__PROBLEM REQUIREMENTS__: Write out exactly the lines of the entries below from the one holding "Vyhlášky a směrnice" to the one holding "diarahkan ke pusat", inclusive, and leave out all other lines.
[INPUT DATA]
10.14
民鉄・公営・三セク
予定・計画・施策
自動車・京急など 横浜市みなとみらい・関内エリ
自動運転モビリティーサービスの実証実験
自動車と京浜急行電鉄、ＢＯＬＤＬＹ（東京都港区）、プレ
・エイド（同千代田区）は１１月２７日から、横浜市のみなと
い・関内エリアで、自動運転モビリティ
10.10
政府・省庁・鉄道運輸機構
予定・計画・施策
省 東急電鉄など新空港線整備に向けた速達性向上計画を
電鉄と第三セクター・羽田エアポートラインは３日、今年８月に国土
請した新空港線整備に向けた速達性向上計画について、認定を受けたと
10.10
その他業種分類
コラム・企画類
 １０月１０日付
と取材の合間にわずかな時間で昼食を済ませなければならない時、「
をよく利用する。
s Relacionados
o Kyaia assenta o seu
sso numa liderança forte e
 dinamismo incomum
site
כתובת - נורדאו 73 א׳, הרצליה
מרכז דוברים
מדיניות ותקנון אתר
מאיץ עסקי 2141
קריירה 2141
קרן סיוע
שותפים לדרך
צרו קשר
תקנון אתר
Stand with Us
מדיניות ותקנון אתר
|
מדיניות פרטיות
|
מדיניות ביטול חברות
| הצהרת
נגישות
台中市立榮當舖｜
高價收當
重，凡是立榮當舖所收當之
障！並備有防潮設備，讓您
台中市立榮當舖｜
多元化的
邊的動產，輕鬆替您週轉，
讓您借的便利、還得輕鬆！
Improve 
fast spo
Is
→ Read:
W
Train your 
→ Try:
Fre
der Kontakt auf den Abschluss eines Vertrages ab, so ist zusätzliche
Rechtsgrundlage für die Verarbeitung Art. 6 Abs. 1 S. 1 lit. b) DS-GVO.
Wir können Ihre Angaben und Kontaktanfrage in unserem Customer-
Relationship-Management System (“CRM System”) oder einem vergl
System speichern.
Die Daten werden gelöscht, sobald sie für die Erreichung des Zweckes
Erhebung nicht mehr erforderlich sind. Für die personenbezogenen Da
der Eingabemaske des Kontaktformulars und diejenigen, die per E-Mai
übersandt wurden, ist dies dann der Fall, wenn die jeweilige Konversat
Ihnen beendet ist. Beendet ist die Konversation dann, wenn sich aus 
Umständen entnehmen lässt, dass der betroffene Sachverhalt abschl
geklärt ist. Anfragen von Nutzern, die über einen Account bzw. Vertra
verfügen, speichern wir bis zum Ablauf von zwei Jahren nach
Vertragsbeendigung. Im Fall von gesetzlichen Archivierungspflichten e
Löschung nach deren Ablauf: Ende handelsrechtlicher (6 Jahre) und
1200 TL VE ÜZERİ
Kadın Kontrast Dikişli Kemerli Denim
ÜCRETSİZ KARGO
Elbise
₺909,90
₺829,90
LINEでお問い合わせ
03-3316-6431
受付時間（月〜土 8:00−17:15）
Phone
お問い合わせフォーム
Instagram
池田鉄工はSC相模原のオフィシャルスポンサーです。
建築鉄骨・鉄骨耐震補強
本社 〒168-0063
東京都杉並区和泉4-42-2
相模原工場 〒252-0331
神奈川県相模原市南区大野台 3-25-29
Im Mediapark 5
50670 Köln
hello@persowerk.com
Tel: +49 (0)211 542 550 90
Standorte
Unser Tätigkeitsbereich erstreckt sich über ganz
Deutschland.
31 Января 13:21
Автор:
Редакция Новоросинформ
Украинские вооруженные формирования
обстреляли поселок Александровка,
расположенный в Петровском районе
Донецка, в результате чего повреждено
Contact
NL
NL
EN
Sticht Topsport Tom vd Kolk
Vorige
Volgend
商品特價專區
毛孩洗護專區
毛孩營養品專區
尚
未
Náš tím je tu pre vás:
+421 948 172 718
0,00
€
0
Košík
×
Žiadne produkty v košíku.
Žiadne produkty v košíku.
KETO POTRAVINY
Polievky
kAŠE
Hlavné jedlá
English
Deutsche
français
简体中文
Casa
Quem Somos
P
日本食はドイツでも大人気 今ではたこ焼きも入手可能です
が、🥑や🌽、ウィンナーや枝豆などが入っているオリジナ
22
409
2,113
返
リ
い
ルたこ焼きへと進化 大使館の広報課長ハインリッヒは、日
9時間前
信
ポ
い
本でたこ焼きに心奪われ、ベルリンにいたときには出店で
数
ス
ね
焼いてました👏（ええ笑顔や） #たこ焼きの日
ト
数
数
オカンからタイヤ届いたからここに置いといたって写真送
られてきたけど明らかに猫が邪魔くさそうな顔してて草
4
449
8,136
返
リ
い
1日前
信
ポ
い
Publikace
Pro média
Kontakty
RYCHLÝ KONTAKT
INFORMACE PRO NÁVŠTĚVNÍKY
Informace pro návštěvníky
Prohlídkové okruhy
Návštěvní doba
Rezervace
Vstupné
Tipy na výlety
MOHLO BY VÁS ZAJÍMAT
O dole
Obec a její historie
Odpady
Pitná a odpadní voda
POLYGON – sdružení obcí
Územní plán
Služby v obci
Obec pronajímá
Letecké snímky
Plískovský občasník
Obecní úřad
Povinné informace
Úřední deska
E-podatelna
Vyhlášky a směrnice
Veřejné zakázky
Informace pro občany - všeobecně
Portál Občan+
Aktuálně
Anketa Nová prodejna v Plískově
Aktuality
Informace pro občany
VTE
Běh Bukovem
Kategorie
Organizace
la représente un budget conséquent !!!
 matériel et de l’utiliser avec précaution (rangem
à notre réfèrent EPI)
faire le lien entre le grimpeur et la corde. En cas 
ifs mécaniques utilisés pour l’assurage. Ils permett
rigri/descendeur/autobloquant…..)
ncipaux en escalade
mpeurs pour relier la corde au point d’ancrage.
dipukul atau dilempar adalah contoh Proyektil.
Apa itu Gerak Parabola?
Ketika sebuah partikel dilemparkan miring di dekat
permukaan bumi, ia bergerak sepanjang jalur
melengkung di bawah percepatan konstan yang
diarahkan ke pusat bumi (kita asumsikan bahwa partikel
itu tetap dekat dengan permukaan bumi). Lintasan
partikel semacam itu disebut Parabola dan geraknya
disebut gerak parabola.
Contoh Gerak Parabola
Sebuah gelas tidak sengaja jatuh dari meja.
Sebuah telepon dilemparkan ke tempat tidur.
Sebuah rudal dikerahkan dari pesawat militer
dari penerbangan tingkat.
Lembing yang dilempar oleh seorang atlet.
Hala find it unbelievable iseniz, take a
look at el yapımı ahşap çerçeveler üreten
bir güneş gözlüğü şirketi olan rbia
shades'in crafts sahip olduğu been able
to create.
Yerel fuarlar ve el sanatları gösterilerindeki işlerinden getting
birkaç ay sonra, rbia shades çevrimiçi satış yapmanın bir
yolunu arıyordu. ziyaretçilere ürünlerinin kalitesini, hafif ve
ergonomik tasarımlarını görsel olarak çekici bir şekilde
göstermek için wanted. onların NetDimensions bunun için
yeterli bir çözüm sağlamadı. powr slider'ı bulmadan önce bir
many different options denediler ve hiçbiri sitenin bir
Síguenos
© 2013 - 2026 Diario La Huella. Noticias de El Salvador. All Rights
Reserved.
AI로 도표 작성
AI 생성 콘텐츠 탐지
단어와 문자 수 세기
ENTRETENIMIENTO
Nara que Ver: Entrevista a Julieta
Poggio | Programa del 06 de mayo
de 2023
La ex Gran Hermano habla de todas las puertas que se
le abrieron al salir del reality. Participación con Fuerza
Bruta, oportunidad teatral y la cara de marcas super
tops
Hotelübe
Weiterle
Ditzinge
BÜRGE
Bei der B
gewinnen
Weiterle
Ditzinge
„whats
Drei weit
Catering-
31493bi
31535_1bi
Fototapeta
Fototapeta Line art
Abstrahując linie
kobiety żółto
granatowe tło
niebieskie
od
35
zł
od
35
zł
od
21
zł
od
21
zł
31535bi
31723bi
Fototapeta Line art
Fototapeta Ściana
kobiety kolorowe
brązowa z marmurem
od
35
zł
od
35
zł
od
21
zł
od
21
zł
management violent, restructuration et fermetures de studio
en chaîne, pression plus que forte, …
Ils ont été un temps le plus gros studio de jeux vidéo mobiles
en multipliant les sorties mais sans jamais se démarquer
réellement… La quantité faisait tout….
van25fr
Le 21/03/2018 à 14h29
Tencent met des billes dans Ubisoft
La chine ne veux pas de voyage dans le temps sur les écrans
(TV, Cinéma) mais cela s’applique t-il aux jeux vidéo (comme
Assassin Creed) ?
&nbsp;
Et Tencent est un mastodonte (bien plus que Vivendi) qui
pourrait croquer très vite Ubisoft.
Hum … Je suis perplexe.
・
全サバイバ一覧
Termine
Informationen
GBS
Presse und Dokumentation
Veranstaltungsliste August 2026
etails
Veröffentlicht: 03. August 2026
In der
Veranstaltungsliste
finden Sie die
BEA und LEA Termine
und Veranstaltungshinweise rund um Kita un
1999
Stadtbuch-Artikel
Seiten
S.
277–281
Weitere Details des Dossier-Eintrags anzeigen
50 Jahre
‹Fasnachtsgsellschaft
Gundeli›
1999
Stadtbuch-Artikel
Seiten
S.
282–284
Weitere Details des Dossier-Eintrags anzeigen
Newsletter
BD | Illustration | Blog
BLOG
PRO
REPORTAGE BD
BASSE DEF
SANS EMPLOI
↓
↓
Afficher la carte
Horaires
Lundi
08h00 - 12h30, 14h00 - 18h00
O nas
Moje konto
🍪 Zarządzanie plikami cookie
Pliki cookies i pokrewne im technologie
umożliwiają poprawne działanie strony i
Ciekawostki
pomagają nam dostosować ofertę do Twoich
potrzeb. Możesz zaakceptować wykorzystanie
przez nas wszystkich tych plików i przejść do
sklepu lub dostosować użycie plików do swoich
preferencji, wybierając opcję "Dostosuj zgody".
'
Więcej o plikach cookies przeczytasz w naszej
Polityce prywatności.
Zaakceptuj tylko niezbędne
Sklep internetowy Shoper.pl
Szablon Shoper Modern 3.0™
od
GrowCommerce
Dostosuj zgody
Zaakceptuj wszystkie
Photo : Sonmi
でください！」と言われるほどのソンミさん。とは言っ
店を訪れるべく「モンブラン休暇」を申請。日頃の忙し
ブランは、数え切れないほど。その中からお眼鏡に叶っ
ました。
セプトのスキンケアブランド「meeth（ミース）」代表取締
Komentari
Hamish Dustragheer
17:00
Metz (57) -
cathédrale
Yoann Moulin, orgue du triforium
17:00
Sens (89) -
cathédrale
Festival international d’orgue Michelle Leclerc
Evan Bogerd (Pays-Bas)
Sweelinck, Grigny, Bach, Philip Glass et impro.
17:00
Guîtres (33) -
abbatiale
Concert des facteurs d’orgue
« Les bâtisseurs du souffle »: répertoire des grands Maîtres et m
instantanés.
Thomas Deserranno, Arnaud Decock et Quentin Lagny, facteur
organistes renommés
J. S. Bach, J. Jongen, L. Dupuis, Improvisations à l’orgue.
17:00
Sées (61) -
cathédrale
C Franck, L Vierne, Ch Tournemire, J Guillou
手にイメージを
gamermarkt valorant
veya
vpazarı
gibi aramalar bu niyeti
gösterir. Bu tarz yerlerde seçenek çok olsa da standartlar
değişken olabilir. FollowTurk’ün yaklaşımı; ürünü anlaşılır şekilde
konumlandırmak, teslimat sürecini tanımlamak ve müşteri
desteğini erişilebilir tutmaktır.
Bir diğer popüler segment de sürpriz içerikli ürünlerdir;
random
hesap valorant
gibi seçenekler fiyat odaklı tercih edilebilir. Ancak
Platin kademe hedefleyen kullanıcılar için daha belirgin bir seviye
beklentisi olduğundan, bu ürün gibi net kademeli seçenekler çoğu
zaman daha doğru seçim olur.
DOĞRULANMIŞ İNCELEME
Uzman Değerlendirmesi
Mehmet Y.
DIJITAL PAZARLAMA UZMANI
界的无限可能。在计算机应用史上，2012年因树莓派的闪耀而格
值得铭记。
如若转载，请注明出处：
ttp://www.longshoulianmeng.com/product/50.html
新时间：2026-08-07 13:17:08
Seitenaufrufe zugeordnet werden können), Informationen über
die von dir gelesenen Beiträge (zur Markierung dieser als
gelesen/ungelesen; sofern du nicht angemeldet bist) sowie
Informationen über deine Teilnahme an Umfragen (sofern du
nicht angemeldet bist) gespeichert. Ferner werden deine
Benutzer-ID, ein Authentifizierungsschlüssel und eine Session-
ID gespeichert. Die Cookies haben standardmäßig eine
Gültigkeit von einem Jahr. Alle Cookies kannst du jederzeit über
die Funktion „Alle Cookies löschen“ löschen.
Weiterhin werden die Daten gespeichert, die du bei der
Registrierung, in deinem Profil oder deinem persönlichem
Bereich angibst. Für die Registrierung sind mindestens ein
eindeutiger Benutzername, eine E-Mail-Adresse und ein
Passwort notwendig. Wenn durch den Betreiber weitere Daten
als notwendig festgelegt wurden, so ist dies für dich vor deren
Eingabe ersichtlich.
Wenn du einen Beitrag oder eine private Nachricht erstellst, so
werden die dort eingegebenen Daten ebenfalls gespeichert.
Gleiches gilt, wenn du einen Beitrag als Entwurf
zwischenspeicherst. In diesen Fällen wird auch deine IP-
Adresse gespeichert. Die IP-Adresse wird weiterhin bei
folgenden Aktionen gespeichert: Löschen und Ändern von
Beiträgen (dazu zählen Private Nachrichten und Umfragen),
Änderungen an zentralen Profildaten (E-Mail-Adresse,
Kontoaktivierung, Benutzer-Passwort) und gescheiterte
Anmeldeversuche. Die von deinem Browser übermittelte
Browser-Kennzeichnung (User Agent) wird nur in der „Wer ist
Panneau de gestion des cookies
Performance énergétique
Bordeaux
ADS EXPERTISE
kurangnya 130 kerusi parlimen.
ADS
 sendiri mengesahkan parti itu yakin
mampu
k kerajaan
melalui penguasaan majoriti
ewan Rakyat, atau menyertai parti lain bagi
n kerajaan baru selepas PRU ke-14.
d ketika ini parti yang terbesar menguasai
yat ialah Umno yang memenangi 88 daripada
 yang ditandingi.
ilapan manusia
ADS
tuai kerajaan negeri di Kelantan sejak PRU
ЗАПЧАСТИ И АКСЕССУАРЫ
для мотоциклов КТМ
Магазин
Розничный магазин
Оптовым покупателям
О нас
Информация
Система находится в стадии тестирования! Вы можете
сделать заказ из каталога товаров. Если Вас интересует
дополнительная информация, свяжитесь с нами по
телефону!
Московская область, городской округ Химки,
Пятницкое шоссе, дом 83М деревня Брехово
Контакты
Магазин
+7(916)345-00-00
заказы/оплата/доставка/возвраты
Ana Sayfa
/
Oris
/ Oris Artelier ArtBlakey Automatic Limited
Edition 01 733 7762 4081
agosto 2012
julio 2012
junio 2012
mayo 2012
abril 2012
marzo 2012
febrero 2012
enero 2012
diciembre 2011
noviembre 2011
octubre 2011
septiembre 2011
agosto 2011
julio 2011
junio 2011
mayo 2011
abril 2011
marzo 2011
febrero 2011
[/INPUT DATA]
__ANSWER AREA__:
Vyhlášky a směrnice
Veřejné zakázky
Informace pro občany - všeobecně
Portál Občan+
Aktuálně
Anketa Nová prodejna v Plískově
Aktuality
Informace pro občany
VTE
Běh Bukovem
Kategorie
Organizace
la représente un budget conséquent !!!
 matériel et de l’utiliser avec précaution (rangem
à notre réfèrent EPI)
faire le lien entre le grimpeur et la corde. En cas 
ifs mécaniques utilisés pour l’assurage. Ils permett
rigri/descendeur/autobloquant…..)
ncipaux en escalade
mpeurs pour relier la corde au point d’ancrage.
dipukul atau dilempar adalah contoh Proyektil.
Apa itu Gerak Parabola?
Ketika sebuah partikel dilemparkan miring di dekat
permukaan bumi, ia bergerak sepanjang jalur
melengkung di bawah percepatan konstan yang
diarahkan ke pusat bumi (kita asumsikan bahwa partikel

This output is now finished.